> _REQUIREMENT 1_
Collect every line of the listing that contains the string "data".
> _REQUIREMENT 2_
Extend the text on Egypt's extralegal property, picking up after its last sentence.

> _QUOTED PASSAGE_
*** Begin section ***

For years, many of us have advocated the importance of creating a better business environment, primarily so that the private sector would be empowered to provide desperately needed jobs.

Today, more people are employed in the private than public sector, perhaps for the first time. The informal sector, however, still provides the bulk of Egypt’s employment, thus depriving the formal economy of inestimable resources. The question is how to get people involved in the reform process in a way that is constructive to themselves and country, and how, simultaneously, to build that precious and most essential element of reform: people’s trust. Historically, extra-legality has been perceived as a political and social problem to national economies, whereas it could instead represent our best solution for economic growth.

Recently, the Egyptian Center for Economic Studies, in cooperation with Hernando de Soto’s Institute of Liberty & Democracy, completed a survey of Egypt’s property market that revealed some startling facts. Ninety-two percent of Egypt’s property owners hold their real estate assets as extralegal, that is, unregistered and without a title. The total value of this property is estimated at a staggering $200 billion and may well exceed this amount; but so long as it is unregistered, it is dead, useless capital. This situation is largely owed to an archaic process whereby registration of deeds and contracts takes over 200 days of red tape, and costs the applicant the sum of approximately £E 20,000. The cost of obtaining authorization to build on undeveloped land takes more than 1,000 days and estimated costs exceed £E 100,000. The registration process is dispersed and disorganized, representing a costly and daunting challenge that people find impossible to confront.
Clearly, it must become easier for people to own their property. The solution would be similar to that proposed for establishing proprietorship of new businesses, namely, a one-stop shop and a single real estate formalization and registry authority. As De Soto has memorably pointed out, “anarchy is not the absence of laws but the presence of too many laws.” Such is the case in Egypt, where vast amounts of capital have been rendered inert by not facilitating legal ownership.

*** End section ***

> _RECORD SET_
*** Begin section ***

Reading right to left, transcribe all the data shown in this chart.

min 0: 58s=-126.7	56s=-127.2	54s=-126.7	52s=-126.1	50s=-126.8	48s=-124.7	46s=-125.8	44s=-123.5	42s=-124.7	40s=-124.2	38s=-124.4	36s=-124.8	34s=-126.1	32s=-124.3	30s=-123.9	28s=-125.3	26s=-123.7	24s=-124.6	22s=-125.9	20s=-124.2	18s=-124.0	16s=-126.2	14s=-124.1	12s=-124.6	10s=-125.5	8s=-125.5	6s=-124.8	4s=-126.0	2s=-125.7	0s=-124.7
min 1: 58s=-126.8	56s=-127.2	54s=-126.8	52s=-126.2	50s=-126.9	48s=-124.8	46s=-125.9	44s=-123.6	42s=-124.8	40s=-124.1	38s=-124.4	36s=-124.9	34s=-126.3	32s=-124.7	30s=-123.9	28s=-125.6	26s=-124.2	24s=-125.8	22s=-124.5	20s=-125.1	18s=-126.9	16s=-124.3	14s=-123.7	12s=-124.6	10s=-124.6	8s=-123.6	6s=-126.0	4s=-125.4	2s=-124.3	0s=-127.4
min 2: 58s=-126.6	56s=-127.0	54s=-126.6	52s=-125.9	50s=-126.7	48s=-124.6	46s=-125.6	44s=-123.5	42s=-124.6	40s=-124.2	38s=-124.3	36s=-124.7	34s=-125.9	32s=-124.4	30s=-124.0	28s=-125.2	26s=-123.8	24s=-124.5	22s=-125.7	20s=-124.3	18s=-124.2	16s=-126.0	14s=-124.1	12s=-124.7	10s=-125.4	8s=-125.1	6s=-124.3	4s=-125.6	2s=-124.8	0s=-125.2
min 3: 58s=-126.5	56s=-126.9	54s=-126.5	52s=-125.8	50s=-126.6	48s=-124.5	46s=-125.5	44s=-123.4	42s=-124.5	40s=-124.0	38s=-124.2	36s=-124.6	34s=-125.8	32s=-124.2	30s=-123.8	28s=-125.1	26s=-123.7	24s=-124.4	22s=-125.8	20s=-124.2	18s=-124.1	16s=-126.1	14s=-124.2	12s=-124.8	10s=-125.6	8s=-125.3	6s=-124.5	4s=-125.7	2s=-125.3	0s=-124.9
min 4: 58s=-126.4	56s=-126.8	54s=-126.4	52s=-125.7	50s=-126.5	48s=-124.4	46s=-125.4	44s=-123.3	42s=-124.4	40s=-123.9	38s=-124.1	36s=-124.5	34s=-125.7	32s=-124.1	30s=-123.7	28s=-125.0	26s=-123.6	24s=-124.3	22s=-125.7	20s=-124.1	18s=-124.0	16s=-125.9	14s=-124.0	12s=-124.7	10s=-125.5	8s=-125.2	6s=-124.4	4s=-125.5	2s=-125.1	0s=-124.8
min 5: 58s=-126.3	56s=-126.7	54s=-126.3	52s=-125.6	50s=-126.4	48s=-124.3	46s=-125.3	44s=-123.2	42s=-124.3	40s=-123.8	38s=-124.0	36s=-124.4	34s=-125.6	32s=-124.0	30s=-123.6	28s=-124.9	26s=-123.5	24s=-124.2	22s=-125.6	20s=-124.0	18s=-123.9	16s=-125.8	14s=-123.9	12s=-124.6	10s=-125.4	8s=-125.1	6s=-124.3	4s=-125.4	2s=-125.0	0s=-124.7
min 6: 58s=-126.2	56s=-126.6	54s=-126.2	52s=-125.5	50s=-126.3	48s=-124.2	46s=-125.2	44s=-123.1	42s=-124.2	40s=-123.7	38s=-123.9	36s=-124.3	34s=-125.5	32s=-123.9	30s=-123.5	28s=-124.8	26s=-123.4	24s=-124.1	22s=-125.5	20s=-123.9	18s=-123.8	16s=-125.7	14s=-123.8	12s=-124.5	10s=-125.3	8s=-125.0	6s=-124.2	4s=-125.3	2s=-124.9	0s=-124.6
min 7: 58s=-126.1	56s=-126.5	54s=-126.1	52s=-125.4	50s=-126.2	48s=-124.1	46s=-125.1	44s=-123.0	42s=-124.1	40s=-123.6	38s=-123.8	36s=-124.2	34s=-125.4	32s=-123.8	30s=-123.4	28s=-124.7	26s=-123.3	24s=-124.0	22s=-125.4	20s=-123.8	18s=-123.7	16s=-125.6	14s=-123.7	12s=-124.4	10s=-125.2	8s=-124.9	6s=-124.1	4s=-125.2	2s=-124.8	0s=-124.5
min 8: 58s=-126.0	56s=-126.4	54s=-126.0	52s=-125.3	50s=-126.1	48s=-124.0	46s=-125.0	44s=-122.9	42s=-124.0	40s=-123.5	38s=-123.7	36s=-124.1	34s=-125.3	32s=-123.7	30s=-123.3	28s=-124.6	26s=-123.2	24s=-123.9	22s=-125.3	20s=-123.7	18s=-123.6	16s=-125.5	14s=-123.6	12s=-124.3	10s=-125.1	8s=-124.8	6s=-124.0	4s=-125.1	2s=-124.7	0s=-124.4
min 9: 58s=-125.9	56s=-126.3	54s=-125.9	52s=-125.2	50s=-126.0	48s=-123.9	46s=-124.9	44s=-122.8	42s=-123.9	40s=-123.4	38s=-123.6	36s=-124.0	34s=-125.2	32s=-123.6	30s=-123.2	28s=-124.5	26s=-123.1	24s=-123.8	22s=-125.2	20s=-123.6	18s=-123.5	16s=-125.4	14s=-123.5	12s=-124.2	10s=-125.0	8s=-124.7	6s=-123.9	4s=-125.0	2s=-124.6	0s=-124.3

*** End section ***

> _FINAL ANSWER 1_
Reading right to left, transcribe all the data shown in this chart.

> _FINAL ANSWER 2_
By giving poor and average citizens the opportunity to own the place where they have lived often all their lives, the government would in effect be providing them with a fresh start, real security and a capital asset. A deed in hand is far more valuable than any amount of rhetorical promises of future prosperity. By rendering property registration accessible, people would become a part of the reform process instead of its critics. Ownership would serve as collateral for loans with which people can start businesses, thus providing millions of average Egyptians with a concrete stake in the national enterprise.

It is my strong conviction that if you give people title, put their names on a deed that ensures the roof over their heads, and promises the possibility of credit and enterprise, while providing them with more equitable tax treatment, then the impact on the economy – not to mention people’s attitudes – will be tremendously positive. The role of the media in the reform process has been long overlooked. It must be reassessed as a great untapped resource that can be rallied to the cause of public awareness of their new property rights, and keep people apprised of the value of their participation throughout the reform process.

It is well known that restructuring bureaucracy results in lay-offs and employees taking early pensions, thus reducing productive contributions to the economy. This would be counterbalanced by giving people title and the possibility of seed money to improve their lives in any number of ways.

Only by acting to directly touch people’s lives in beneficial ways, will the government achieve the ground swell of support necessary to proceed with even deeper reform. By making ownership available through a simple, accessible process, people can become part of a reform process that they can understand and will wish to protect.